Show each line of the records that contains the word "shown".

**Records supplied:**
▬▬▬
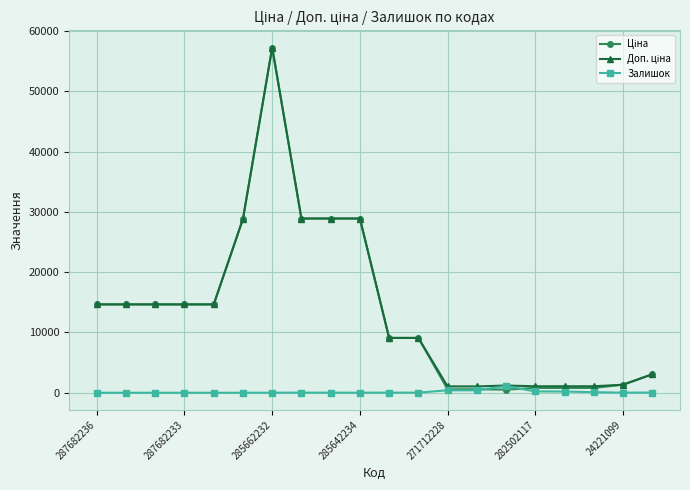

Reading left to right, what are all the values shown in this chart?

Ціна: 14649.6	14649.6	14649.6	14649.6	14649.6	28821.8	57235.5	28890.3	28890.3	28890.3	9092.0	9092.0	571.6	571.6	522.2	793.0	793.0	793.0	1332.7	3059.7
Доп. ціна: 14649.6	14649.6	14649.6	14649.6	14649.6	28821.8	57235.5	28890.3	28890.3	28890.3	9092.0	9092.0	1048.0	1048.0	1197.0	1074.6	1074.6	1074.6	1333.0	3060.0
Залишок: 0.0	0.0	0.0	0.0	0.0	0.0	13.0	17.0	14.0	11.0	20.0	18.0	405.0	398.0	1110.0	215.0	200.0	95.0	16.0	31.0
▬▬▬
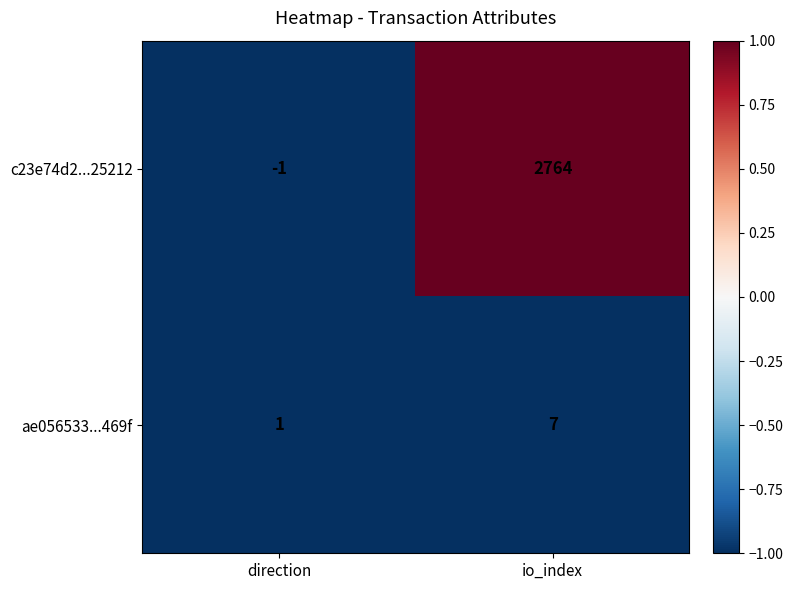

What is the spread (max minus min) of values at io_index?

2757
▬▬▬
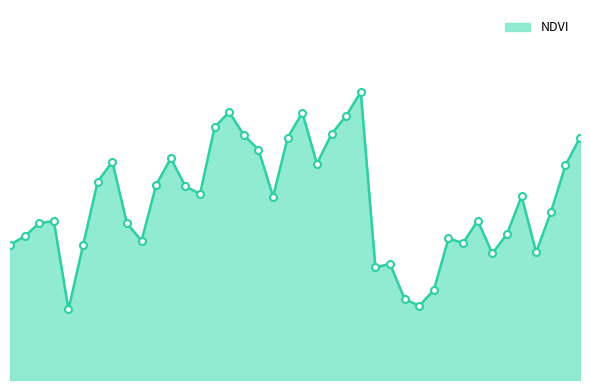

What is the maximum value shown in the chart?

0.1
▬▬▬
**Expected answer:**
Reading left to right, what are all the values shown in this chart?
What is the maximum value shown in the chart?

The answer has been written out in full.